The Office of Foreign Assets Control (OFAC) maintains a list of individuals and entities that are subject to economic sanctions based on U.S. foreign policy and national security goals. For example, if someone has been identified as financially supporting terrorism or engaging in activities that threaten national security, they would be on this list. Lenders are required to check all loan participants (borrower, realtor, loan officer, processor, underwriter, title closer, title company, etc) before the loan closes to ensure they are not on this list.

The list is searchable on the OFAC website and includes textual based information such as names, aliases, dates of birth, etc. The problem with this list is that when you do encounter a name match, it’s difficult to prove this person is or isn’t the person on the OFAC list. The OFAC list typically contains people in foreign countries. While it is usually unlikely that someone involved with the loan is the same person with the same name on the list who is located in Serbia, how would you REALLY know? How do you prove that? And truthfully, there is little incentive for the lender to dig deep into this. They essentially want to close the loan and get paid their commissions. Plus who is really going to call the title closer and ask them if they are on the OFAC blocked list?

One way to solve this is a three step process. First, require biometric data, ie face images, for all people involved in the loan. This biometric data would be stored with the loan file.
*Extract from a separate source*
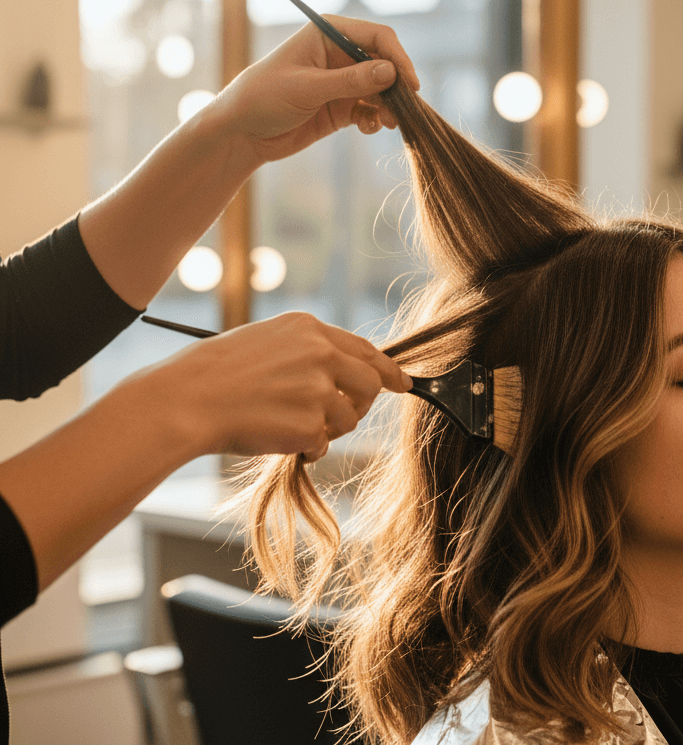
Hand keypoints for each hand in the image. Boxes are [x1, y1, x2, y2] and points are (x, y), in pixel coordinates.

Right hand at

Second, have the OFAC office link photos of the OFAC Block Listed people to their names in the database. Third, use AI Computer Vision to compare facial biometrics of loan participants to the people on the OFAC list. This would be a much more effective search that trying to match simply on names alone.

If OFAC didn’t want to publish the pictures in their online database, they could provide an API. Loan systems could send the photos of loan participants to the API, which would then run AI Computer Vision algorithms to determine if there was a match. Any matches found was cause notifications to be sent to lender management and government officials.

Overall, ‘people lookup’ based on textual name matches is not efficient or even useful when the database contains people from a global search.